Rabu, 30 Jul 2025
  • Selamat Datang di Website Resmi SMAN 13 Semarang

Agresi Militer Belanda II : Latar Belakang, Kronologi dan Penyelesaiannya

Pasca kemerdekaan Republik Indonesia, Belanda menginginkan kembali wilayah jajahannya untuk dikuasai kembali. Selama 1945 hingga 1949 terjadi dua kali serangan untuk meruntuhkan Republik Indonesia yaitu Agresi Militer Belanda I atau Operatie Product dan Agresi Militer Belanda II atau Operatie Kraai. Setelah berhasil menguasai ibu kota Jakarta pada Agresi Militer Belanda I 21 Juli – 5 Agustus 1947. Indonesia kemudian menyetujui perjanjian Renville dimana ibu kota Indonesia berpindah ke Yogyakarta.

Belanda kembali melakukan penyerangan kepada ibu kota Republik Indonesia di Yogyakarta pada 19 – 20 Desember 1948 karena merasa tidak puas dengan Perjanjian Renville. Serangan pun meluas hingga ke beberapa kota di Jawa dan Sumatera. Tujuan dari Agresi Militer Belanda II adalah melumpuhkan pusat pemerintahan dan menghapuskan Indonesia dari peta dunia.

Kronologi Agresi Militer Belanda II

Agresi Militer Belanda II diawali dari pendaratan pasukan Belanda di Pangkalan Udara Maguwo pada 19 Desember 1948 yang diikuti oleh masuknya Belanda ke Yogyakarta. Belanda secara tiba – tiba menggempur pangkalan udara tersebut. Pangkalan Udara Maguwo lumpuh, sehingga Belanda dengan mudah menguasai Yogyakarta. Pemimpin Indonesia saat itu, Presiden Soekarno dan Wakil Presiden Hatta ditangkap oleh Belanda. Tokoh – tokoh lain seperti Sutan Syahrir, Agus Salim, Mohammad Roem dan AG Pringgodigdo juga ikut ditangkap. Mereka kemudian diasingkan ke Pulau Sumatera dan Pulau Bangka.

Pembentukan Pemerintahan Darurat di Bukit Tinggi

Sebelum penangkapan, Presiden Soekarno mengirim surat kepada Menteri Kemakmuran Syafruddin Prawiranegara untuk membentuk pemerintahan darurat sementara. Soekarano memberikan mandat kepada Syafruddin Prawiranegara untuk mendirikan Pemerintahan Darurat Republik Indonesia (PDRI) di Bukittinggi, Sumatera Barat. Tujuan dari penunjukan ini adalah agar dunia mengetahui bahwa Indonesia masih ada sekaligus untuk terus menyusun strategi melawan Belanda.

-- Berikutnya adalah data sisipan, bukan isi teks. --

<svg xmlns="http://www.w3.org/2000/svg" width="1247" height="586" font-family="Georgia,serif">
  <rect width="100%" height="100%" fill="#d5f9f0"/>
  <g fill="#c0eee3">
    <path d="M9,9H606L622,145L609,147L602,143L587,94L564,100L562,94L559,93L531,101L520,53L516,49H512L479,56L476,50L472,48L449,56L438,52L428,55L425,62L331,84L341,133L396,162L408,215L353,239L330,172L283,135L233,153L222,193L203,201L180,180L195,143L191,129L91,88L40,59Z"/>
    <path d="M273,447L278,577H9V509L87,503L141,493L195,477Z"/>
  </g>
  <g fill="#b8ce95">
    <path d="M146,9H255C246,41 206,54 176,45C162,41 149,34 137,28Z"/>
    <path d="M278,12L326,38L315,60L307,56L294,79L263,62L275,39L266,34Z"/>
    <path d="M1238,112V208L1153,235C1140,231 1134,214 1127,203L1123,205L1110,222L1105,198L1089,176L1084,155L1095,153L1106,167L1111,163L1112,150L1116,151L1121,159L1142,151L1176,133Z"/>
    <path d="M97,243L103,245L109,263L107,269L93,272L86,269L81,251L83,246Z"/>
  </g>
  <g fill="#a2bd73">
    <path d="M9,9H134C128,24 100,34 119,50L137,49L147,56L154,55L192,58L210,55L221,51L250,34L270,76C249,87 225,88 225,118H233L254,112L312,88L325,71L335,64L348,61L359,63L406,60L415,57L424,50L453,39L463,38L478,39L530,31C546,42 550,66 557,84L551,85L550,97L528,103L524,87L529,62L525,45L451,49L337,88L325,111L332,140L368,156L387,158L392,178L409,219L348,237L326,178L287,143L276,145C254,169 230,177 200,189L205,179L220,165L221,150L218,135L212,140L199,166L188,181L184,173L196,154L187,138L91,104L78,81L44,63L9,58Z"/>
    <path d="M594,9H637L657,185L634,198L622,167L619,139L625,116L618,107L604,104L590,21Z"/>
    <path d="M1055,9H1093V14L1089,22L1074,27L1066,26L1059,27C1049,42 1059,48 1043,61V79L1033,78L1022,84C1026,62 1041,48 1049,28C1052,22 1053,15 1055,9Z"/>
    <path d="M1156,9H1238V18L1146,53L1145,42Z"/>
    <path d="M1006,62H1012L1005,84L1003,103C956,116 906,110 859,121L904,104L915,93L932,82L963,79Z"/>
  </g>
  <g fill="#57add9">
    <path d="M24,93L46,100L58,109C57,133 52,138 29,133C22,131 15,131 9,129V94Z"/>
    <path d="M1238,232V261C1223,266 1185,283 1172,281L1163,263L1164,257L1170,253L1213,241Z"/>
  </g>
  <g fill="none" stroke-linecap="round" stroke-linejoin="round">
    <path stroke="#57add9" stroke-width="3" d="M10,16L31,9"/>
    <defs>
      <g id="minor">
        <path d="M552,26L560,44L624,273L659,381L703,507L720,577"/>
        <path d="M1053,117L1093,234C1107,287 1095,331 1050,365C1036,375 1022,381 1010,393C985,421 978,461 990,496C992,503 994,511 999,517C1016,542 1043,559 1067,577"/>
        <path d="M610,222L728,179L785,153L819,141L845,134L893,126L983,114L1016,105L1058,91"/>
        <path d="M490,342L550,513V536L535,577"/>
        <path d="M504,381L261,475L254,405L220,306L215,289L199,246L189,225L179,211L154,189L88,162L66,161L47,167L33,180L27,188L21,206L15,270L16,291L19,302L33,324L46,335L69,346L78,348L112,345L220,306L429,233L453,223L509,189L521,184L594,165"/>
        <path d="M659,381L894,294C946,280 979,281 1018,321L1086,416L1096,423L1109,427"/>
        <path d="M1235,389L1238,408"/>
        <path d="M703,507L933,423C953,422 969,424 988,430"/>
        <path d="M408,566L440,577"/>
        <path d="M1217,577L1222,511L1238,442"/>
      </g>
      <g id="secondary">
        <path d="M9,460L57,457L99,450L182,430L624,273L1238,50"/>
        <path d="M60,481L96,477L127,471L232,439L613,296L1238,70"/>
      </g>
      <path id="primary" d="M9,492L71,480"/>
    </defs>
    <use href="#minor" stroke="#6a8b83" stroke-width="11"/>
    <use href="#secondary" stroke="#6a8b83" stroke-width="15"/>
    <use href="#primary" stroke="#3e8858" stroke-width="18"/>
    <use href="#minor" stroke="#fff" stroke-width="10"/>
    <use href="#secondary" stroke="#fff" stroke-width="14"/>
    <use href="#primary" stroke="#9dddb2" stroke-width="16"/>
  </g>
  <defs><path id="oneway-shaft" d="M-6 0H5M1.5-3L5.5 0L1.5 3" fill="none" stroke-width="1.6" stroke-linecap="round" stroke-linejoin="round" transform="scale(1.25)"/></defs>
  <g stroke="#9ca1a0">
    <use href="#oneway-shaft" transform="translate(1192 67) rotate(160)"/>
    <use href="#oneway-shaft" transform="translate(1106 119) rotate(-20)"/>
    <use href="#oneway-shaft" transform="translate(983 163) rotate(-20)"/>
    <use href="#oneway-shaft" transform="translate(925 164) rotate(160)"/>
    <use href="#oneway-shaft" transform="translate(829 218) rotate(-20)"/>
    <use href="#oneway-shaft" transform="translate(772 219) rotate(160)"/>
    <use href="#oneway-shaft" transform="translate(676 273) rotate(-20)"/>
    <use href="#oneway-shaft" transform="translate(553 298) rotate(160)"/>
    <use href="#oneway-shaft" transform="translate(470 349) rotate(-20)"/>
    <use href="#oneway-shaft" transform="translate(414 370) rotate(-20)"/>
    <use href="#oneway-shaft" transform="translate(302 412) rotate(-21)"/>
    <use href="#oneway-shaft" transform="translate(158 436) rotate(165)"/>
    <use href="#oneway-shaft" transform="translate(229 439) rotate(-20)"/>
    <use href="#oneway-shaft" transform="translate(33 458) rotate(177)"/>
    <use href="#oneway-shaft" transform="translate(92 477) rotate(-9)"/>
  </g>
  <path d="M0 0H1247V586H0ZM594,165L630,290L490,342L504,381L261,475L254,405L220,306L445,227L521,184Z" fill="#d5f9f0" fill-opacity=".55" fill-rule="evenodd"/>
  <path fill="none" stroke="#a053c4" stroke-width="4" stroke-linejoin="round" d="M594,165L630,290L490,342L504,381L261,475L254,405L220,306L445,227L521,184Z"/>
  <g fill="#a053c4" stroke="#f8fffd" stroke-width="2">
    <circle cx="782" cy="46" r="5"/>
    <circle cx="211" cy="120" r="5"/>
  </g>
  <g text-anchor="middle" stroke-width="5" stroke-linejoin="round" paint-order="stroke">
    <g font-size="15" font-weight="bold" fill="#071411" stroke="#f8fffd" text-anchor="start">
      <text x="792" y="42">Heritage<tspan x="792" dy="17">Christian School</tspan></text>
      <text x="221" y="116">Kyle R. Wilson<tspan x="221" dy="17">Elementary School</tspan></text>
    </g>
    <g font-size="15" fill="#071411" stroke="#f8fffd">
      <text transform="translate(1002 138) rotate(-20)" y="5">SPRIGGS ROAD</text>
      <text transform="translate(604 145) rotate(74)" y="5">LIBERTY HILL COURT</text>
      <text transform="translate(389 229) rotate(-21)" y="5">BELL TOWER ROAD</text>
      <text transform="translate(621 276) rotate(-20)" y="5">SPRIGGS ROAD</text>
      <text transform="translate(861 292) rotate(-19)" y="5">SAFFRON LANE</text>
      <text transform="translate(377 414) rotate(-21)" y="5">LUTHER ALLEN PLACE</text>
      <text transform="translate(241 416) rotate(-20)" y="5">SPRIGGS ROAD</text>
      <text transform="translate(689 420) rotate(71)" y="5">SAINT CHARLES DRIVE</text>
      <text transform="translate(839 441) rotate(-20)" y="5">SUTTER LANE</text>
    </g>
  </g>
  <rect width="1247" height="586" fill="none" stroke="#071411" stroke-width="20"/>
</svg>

Soekarno juga sudah mempersiapkan apabila pemerintahan darurat ini gagal yaitu dengan menunjuk duta besar RI di New Delhi, LN. Palar untuk membentuk Exille Government of Republic Indonesia di New Delhi, India. Exille Government dimaksudkan sebagai pemerintah resmi di suatu negara karena alasan tertentu tidak dapat menggunakan kekuatan legalnya.

Namun, hal ini tidak terjadi karena PDRI sudah terbentuk pada 22 Desember 1948. Sejak saat itu, tokoh – tokoh PDRI menjadi incaran Belanda. PDRI tak gentar atas ancaman serangan Belanda. Melalui pembentukan lima wilayah militer yaitu Aceh, Tapanuli, Riau, Sumatera Barat dan Sumatera Selatan, dilakukan perlawanan terhadap Belanda yang dibantu oleh laskar di Jawa.

Serangan Belanda yang terus dilancarkan justru mendapat kecaman dunia. PBB mendesak Belanda untuk membebaskan para pemimpin Indonesia dan mematuhi Perjanjian Renville. Belanda pun membebaskan Soekarno dan Hatta pada 6 Juli 1949. Pemerintahan kembali pulih pada 13 Juli 1949. Antara Belanda dan Indonesia kemudian menyepakati perjanjian Roem Royen.